Il se met alors à m’entonner une sérénade, un genou à terre et j’éclate de rire. Les passants se retournent nous regardent, charmés de nous voir si amoureux.
Attablés devant un immense plateau de fruits de mer, définitivement réconciliés, je lui demande ce qui s’est passé à Dublin. Et avec Janet.
Il me raconte comment son chef, au moment où allait monter dans l’avion, l’a finalement expédié, toute séance tenante, à Derry.
- J’étais à l’aéroport, près à embarquer. Il m’a fait appeler, je n’ai pas pu dire non. Et impossible de te prévenir. J’ai appelé chez toi, c’était trop tard. J’ai demandé à Matthew de te contacter mais il n’a pas réussi à te joindre.
On a beau dire, l’invention du portable évite ce genre de mésaventure. Je ne raconte rien à Paul mais cela confirme que ce je savais déjà de son soit-disant ami.
Quant à Janet, il l’a revu. Plusieurs fois. Pour parler. Pour boire un verre. J’entends ce qu’il ne me dit pas : ils n’ont pas couché ensemble. Comme si c’était la seule information qui importait vraiment.
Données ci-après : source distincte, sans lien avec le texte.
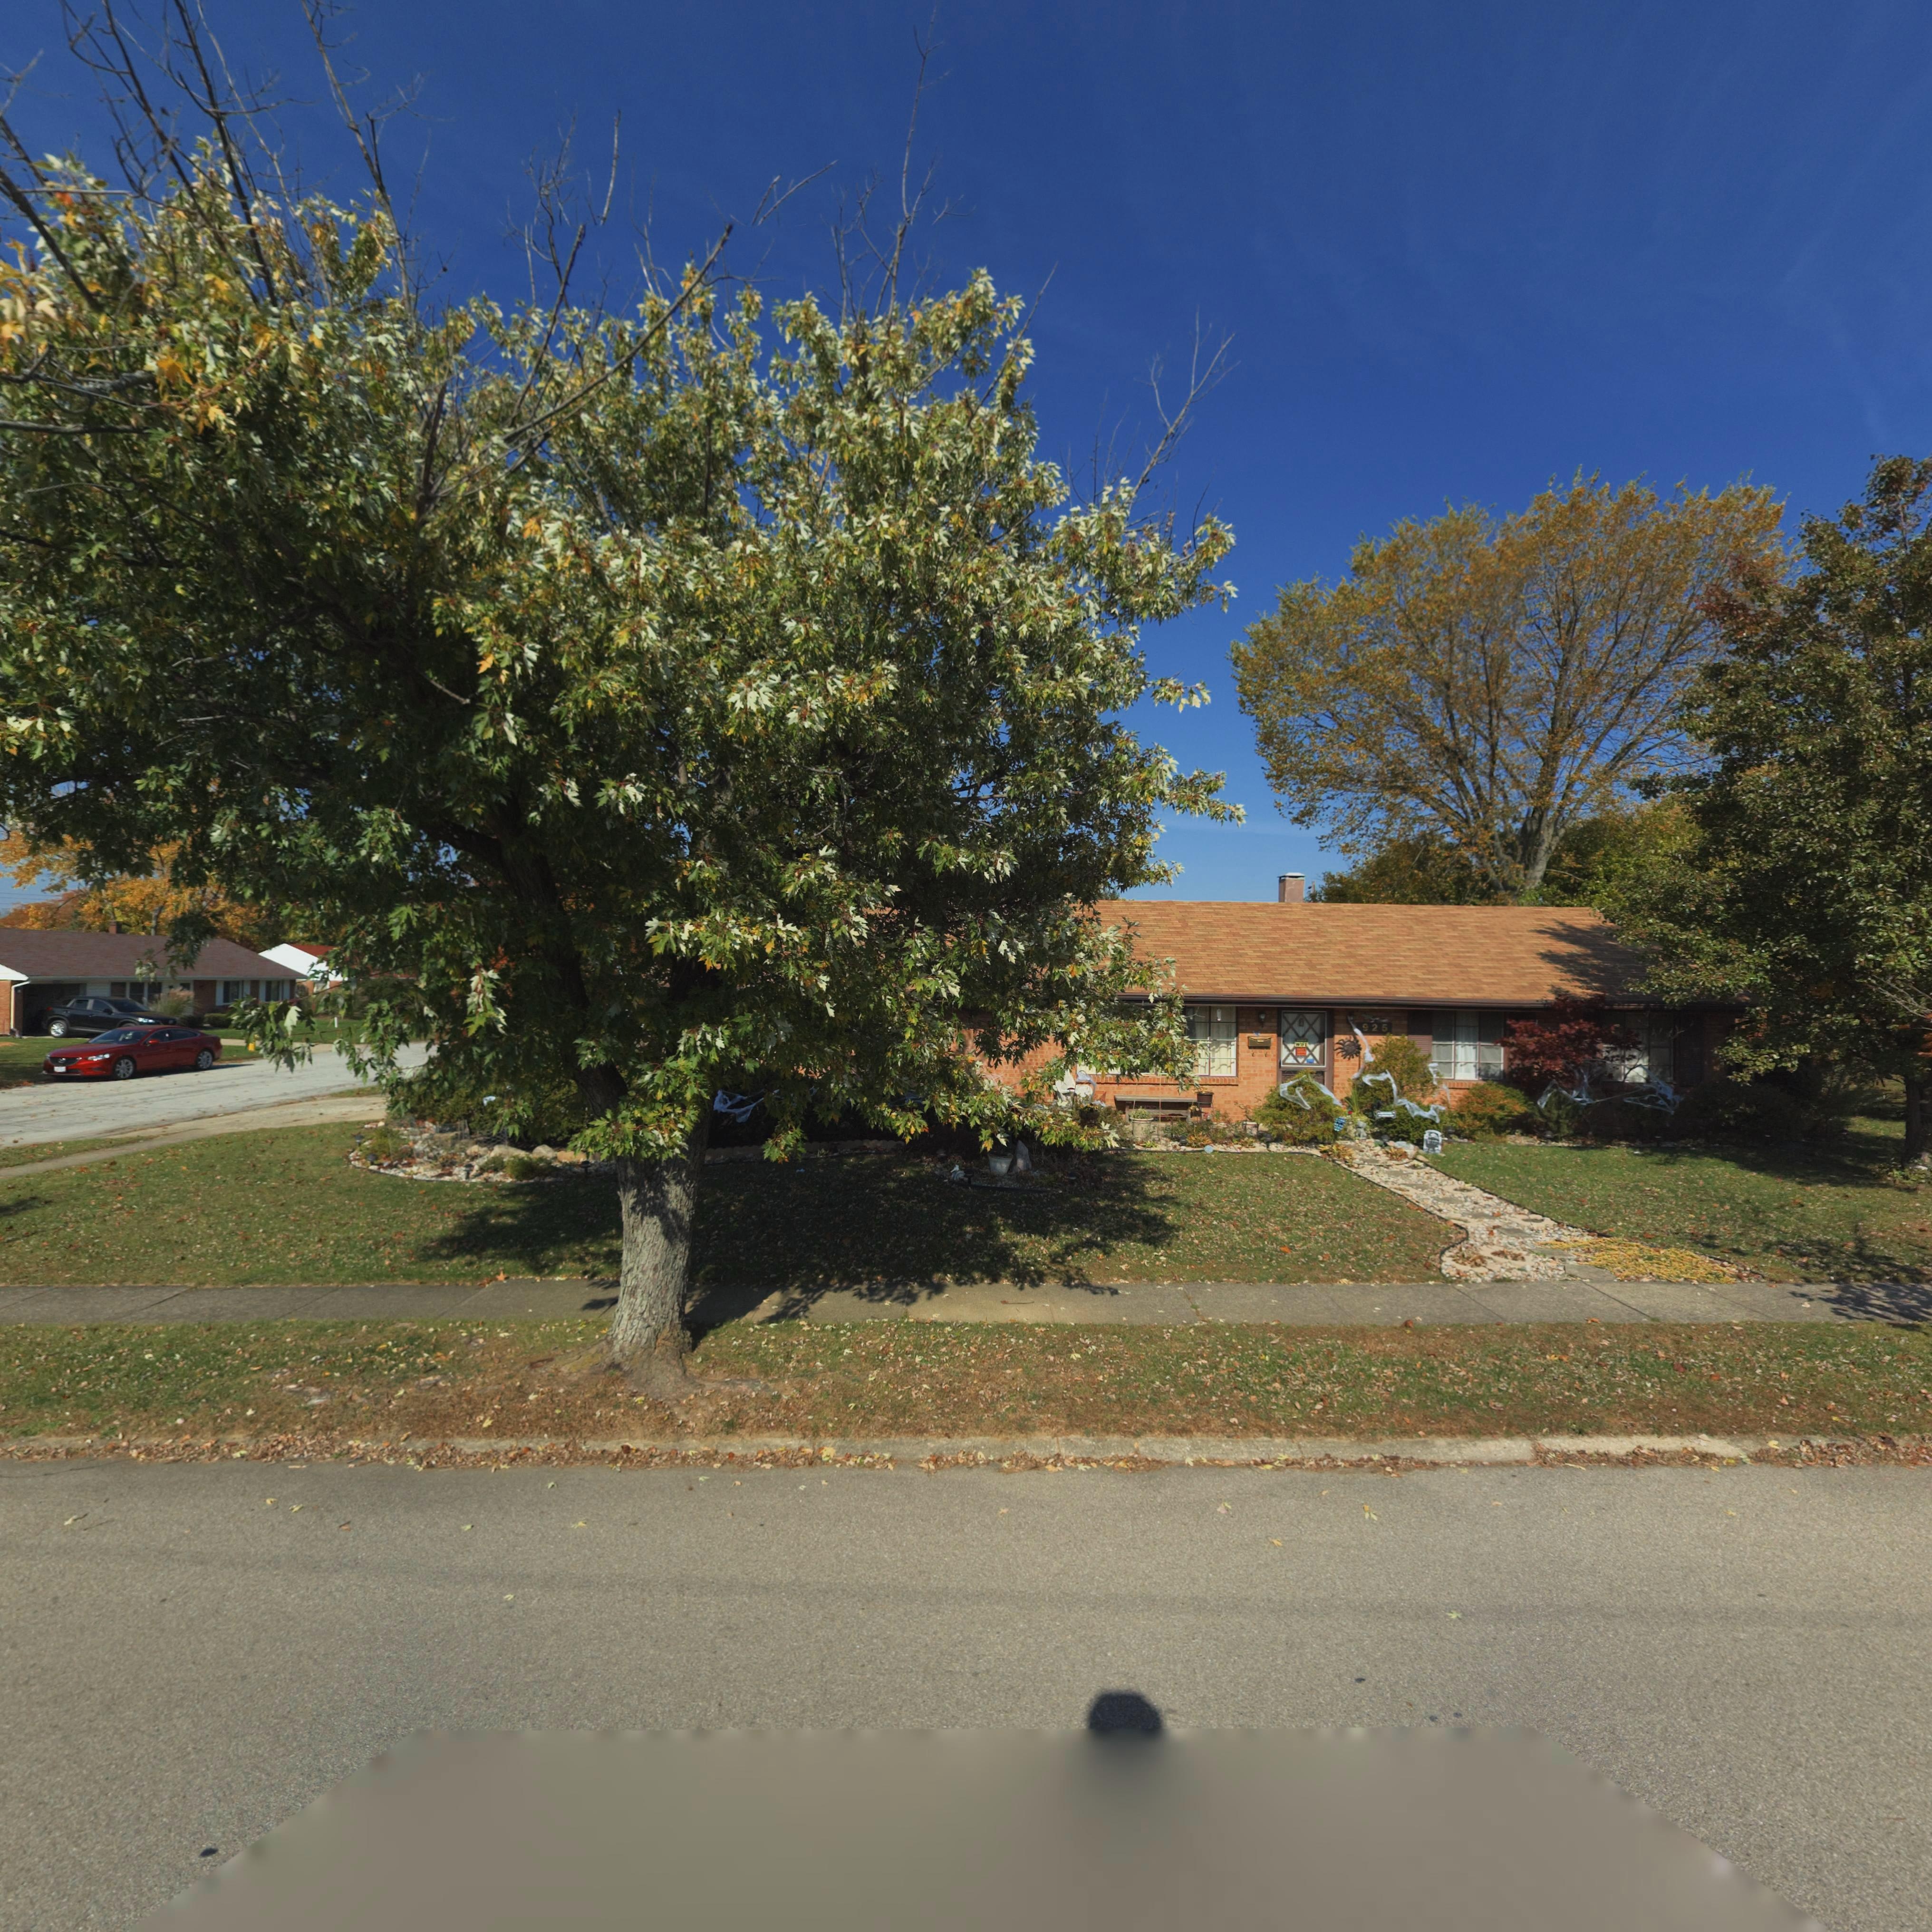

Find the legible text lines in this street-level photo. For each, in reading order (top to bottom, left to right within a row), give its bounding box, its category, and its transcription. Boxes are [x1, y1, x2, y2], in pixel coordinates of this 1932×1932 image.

[1361, 1021, 1390, 1033] StreetNumber: 925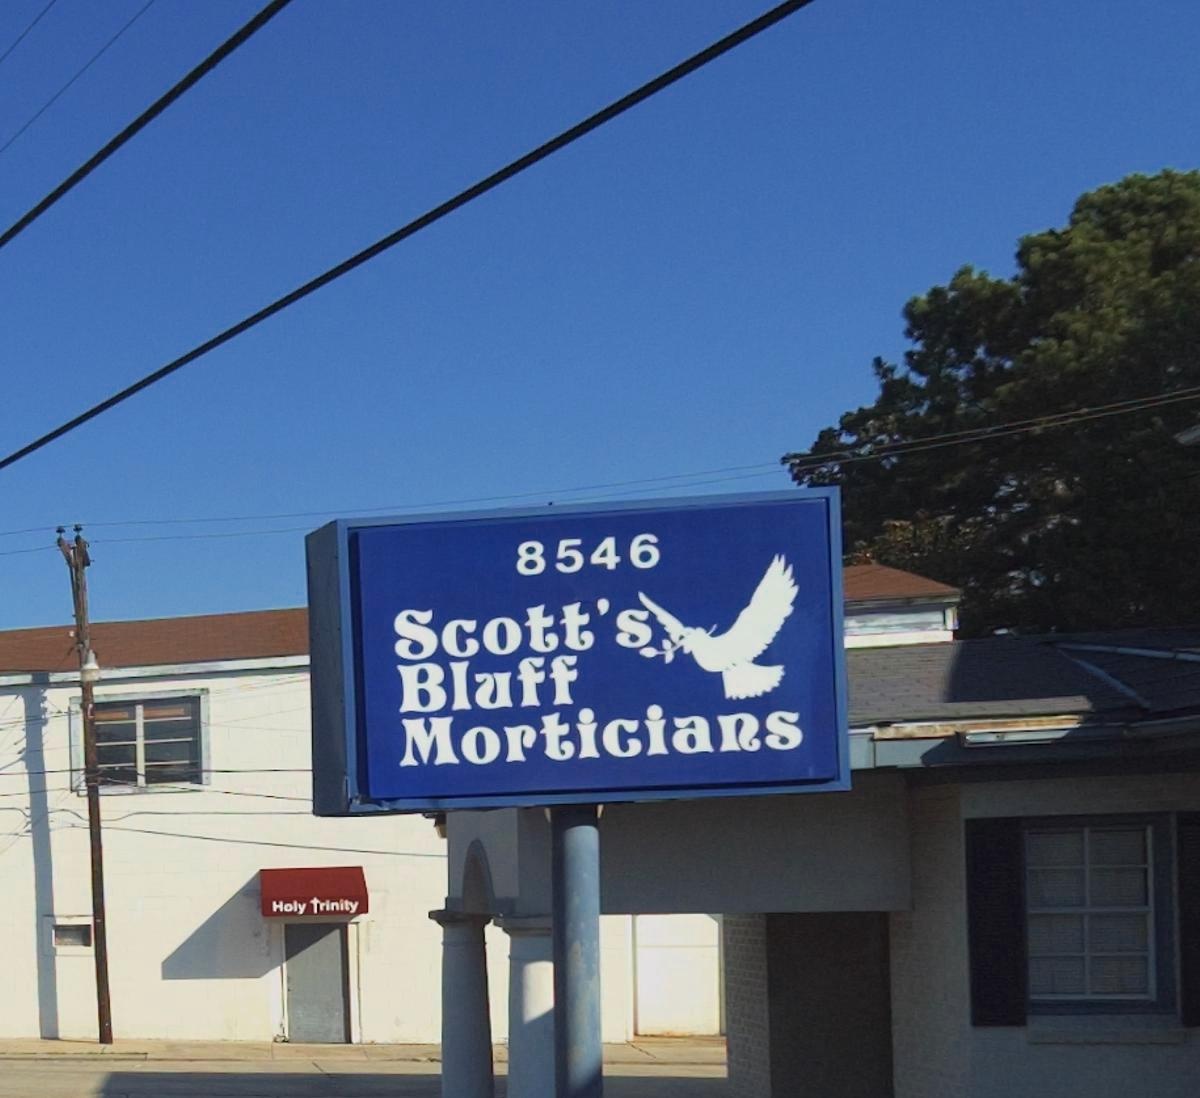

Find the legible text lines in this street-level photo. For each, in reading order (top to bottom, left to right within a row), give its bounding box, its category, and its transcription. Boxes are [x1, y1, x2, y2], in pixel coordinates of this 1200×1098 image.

[512, 527, 666, 581] StreetNumber: 8546
[389, 592, 656, 664] BusinessName: Scott;s
[390, 652, 582, 716] BusinessName: Bluff
[393, 698, 808, 772] BusinessName: Morticians
[269, 894, 362, 919] None: Holy Trinity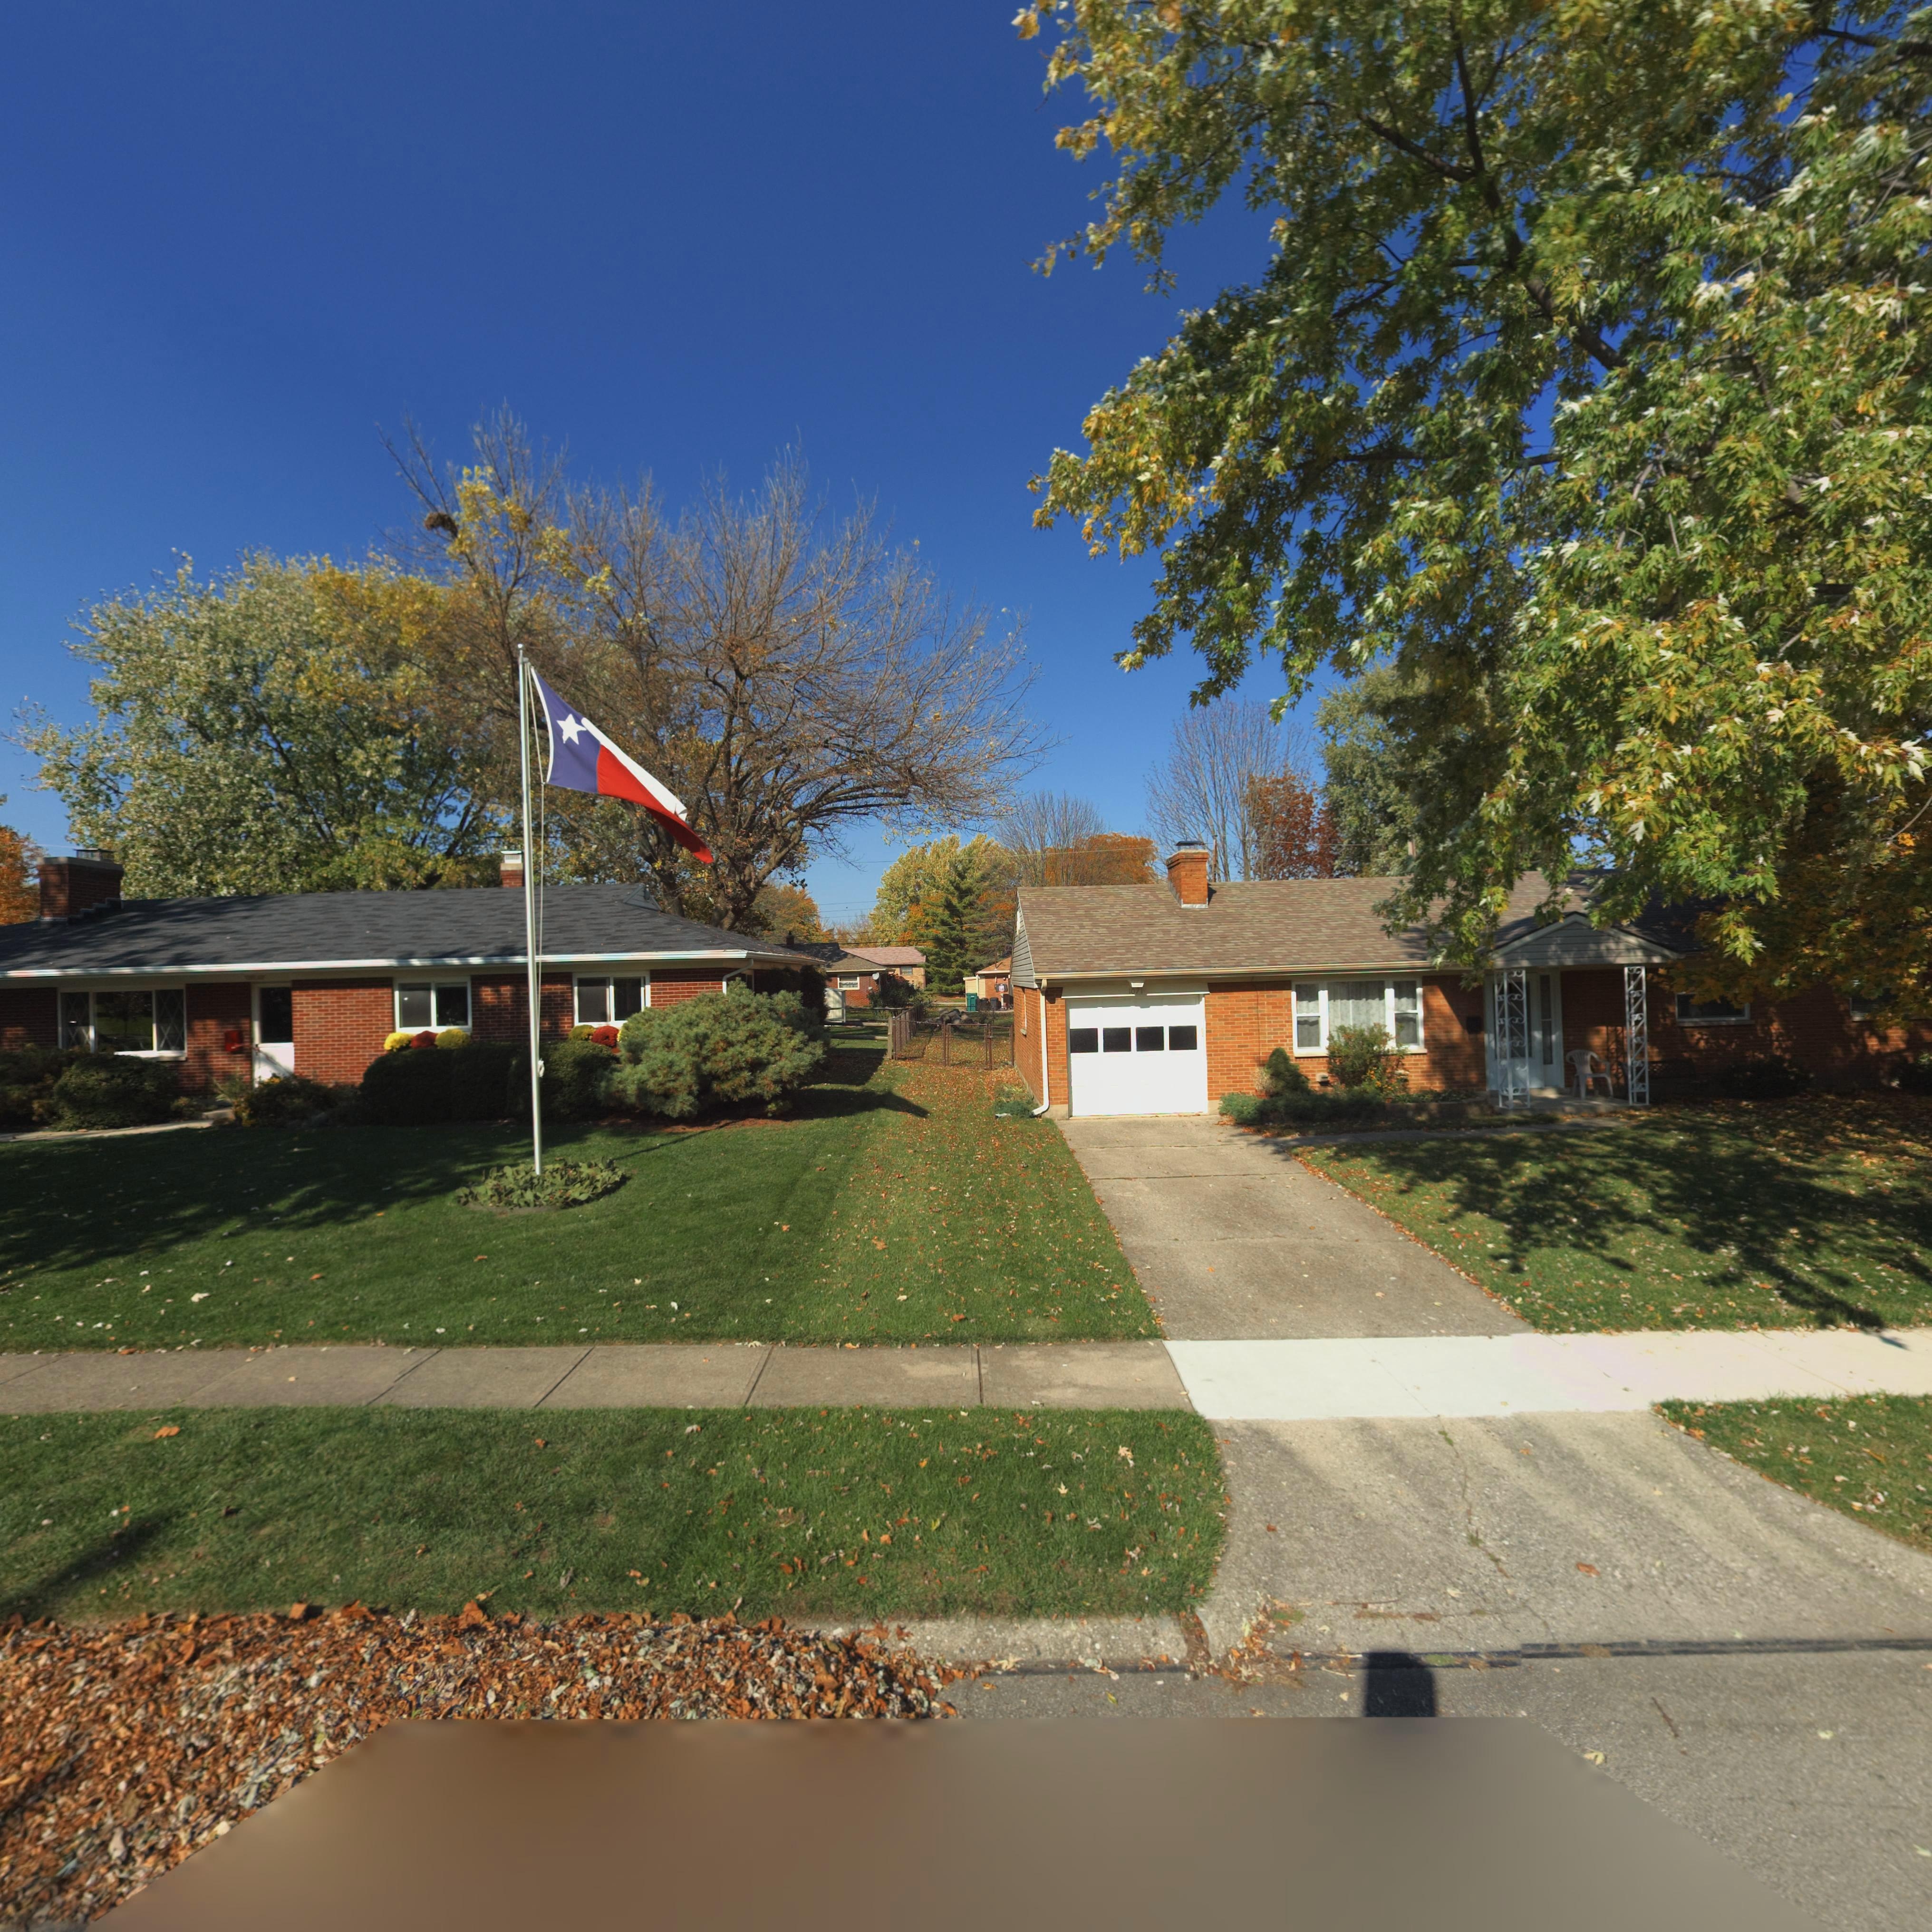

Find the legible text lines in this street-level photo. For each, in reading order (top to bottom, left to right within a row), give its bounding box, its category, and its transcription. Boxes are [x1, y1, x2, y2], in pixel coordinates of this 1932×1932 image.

Il cohabite toujours avec Matthew à Londres, elle vit chez une copine à Lancaster. Je refuse d’en savoir plus.
Il me demande comment je vais. Mieux maintenant. Je ne lui raconte pas mon séjour à Dublin. Je ne lui reparle pas de la question qu’il m’a posé un jour et à laquelle j’ai répondu oui. Je suis soulagée, heureuse de l’avoir retrouvé. Je ne veux oublier tout le reste. Je préfère la souffrance de notre histoire à la mélancolie de ma vie sans lui.
Nous passons dimanche au lit. Dans notre chambre, par la fenêtre grande ouverte, nous entendons la ville qui s’agite, des gens qui bavardent, des voitures qui circulent, le cris des mouettes. Le week-end du 14 juillet, les touristes sont nombreux à se presser dans ce petit port si typique de la Normandie. Notre hôtel donne sur la vieille église Sainte Catherine et la place commerçante à côté. Nous sommes à la fois dans le monde et dans notre bulle, seuls tous les deux. Nous faisons l’amour. Avec douceur, avec passion, avec tendresse. Comme pour oublier. Je suis plus proche de lui que jamais. Enfin apaisée.
Épuisée, je m’endors un instant. J’ai la sensation de flotter entre rêve et réalité. Je le sens à mes côtés, près de moi, contre moi, en moi. Il me réveille ne me faisant l’amour.
Une fois encore, je pleure en le quittant. Je ne sais pas quand nous pourrons nous revoir mais il a promis. Nous ne sommes plus séparés mais pas vraiment ensemble. Que sommes nous ?
Je suis à ce moment là incapable de me poser la question, de comprendre ce feu qui me dévore toujours. La passion qui ravage tout sur son passage n’a aucun sens, aucune logique. Est ce de l’amour ? Tout ce que je sais, c’est que je le veux, que j’ai besoin de lui pour vivre, pour respirer. Et lui aussi a besoin de moi, j’en suis certaine.
François est là. Je monte dans sa voiture sans un mot. Il ne dit rien, démarre.